En las últimas semanas, Antioquia anunció el impulso del Tren del Río, proyecto promovido por la Gobernación bajo el liderazgo de Andrés Julián Rendón. Esta iniciativa busca desarrollar un sistema férreo multipropósito a lo largo del corredor del río Medellín, con una primera fase entre Niquía (Bello) y Barbosa, integrado al Metro de Medellín.

No es un hecho aislado. Se suma a otros proyectos tipo tren de cercanías como el RegioTram de Occidente, y al debate nacional en torno a la nueva Ley Ferroviaria que busca modernizar el marco regulatorio del sector. Más allá de cada proyecto puntual, lo relevante es el mensaje estructural: el país vuelve a mirar el ferrocarril como eje estratégico de desarrollo.
Los países que avanzan comparten tres decisiones clave
Históricamente, las economías que han dado saltos competitivos sostenidos han invertido de manera decidida en tres frentes:
- Transporte eficiente, capaz de reducir costos logísticos y conectar territorios productivos.

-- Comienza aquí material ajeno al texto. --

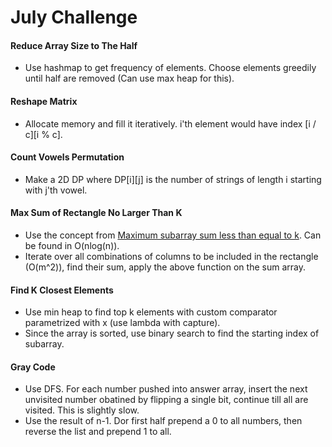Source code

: # July Challenge

#### Reduce Array Size to The Half
- Use hashmap to get frequency of elements. Choose elements greedily until half are removed (Can use max heap for this).

#### Reshape Matrix
- Allocate memory and fill it iteratively. i'th element would have index [i / c][i % c].

#### Count Vowels Permutation
- Make a 2D DP where DP[i][j] is the number of strings of length i starting with j'th vowel.

#### Max Sum of Rectangle No Larger Than K
- Use the concept from [Maximum subarray sum less than equal to k](https://www.geeksforgeeks.org/maximum-sum-subarray-having-sum-less-than-or-equal-to-given-sum-using-set/). Can be found in O(nlog(n)).
- Iterate over all combinations of columns to be included in the rectangle (O(m^2)), find their sum, apply the above function on the sum array.

#### Find K Closest Elements
- Use min heap to find top k elements with custom comparator parametrized with x (use lambda with capture).
- Since the array is sorted, use binary search to find the starting index of subarray.

#### Gray Code
- Use DFS. For each number pushed into answer array, insert the next unvisited number obatined by flipping a single bit, continue till all are visited. This is slightly slow.
- Use the result of n-1. Dor first half prepend a 0 to all numbers, then reverse the list and prepend 1 to all.

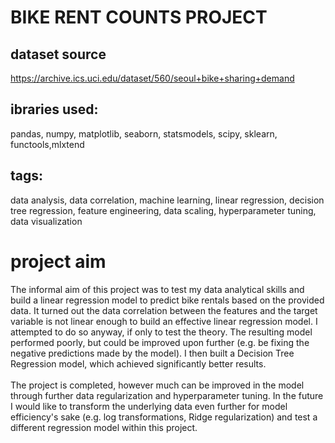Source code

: # BIKE RENT COUNTS PROJECT

## dataset source
https://archive.ics.uci.edu/dataset/560/seoul+bike+sharing+demand</br>

## ibraries used:
pandas, numpy, matplotlib, seaborn, statsmodels, scipy, sklearn, functools,mlxtend</br>

## tags:
data analysis, data correlation, machine learning, linear regression, decision tree regression, feature engineering, data scaling, hyperparameter tuning, data visualization</br>

# project aim
The informal aim of this project was to test my data analytical skills and build a linear regression model to predict bike rentals based on the provided data. It turned out the data correlation between the features and the target variable is not linear enough to build an effective linear regression model. I attempted to do so anyway, if only to test the theory. The resulting model performed poorly, but could be improved upon further (e.g. be fixing the negative predictions made by the model). I then built a Decision Tree Regression model, which achieved significantly better results.</br>
</br>
The project is completed, however much can be improved in the model through further data regularization and hyperparameter tuning. In the future I would like to transform the underlying data even further for model efficiency's sake (e.g. log transformations, Ridge regularization) and test a different regression model within this project.</br>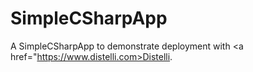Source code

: SimpleCSharpApp
===============

A SimpleCSharpApp to demonstrate deployment with <a href="https://www.distelli.com>Distelli</a>.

- Infraestructura energética sólida, que garantice confiabilidad y soporte industrial.
- Tecnología estratégica, incluyendo electrónica, automatización y sistemas de alto valor agregado.

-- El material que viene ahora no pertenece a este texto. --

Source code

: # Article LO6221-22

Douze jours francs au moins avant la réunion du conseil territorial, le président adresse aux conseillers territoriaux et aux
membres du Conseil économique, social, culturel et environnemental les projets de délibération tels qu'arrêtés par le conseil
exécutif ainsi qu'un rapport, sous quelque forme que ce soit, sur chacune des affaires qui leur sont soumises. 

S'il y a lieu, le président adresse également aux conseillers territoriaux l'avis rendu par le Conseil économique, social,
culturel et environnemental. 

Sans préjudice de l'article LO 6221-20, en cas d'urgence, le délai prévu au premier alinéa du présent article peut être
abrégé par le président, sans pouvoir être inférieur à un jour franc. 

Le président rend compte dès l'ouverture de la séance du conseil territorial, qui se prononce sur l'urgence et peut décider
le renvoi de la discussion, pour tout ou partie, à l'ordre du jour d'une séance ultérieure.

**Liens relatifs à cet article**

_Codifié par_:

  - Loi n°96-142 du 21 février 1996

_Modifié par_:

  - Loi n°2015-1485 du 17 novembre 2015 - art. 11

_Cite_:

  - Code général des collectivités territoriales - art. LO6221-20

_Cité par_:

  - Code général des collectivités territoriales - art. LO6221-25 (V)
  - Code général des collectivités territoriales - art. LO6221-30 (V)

El transporte férreo moderno no es solo riel y material rodante. Es señalización electrónica, sistemas de control, potencia, telecomunicaciones y automatización. Es decir, infraestructura física y tecnológica trabajando de manera integrada.
Por eso, cuando el país avanza en proyectos ferroviarios y simultáneamente discute marcos para fortalecer sectores como la electrónica y los semiconductores, no son conversaciones separadas: son piezas de una misma ecuación de competitividad.
Desarrollo logístico + desarrollo tecnológico = competitividad real.
Un momento de decisiones estructurales con el Tren del río y otros proyectos
Colombia parece estar en un punto de inflexión. La reactivación ferroviaria regional y la actualización normativa indican que va en camino de tomar decisiones que trascienden gobiernos y periodos administrativos.
Esto implica tres reflexiones que se convierten en retos para la industria:
- La infraestructura no es solo construcción; es planeación de largo plazo.
- La industria nacional debe fortalecer capacidades técnicas y estándares internacionales.
- La ingeniería colombiana puede y debe participar tanto en proyectos de infraestructura como en desarrollos tecnológicos asociados.
El avance ferroviario plantea una responsabilidad clara: estar preparados para aportar soluciones con rigor técnico y desarrollo local. Cada paso en infraestructura es también una oportunidad para que la industria responda con conocimiento, estándares y ejecución eficiente.
La ventaja es que cuando el país fortalece su infraestructura y su base tecnológica, no solo mejora hacia adentro: también se prepara para consolidarse como aliado estratégico en mercados internacionales cada vez más exigentes.
Colombia en la ecuación global
Cada tramo que avancemos —dentro y fuera del país— será parte de ese posicionamiento, porque la capacidad y la pujanza de nuestra industria se fortalecen cuando infraestructura, tecnología y producción nacional avanzan de manera articulada.
Lograr que el sello “Hecho en Colombia” sea cada vez más valorado y reconocido será una responsabilidad compartida por toda la industria.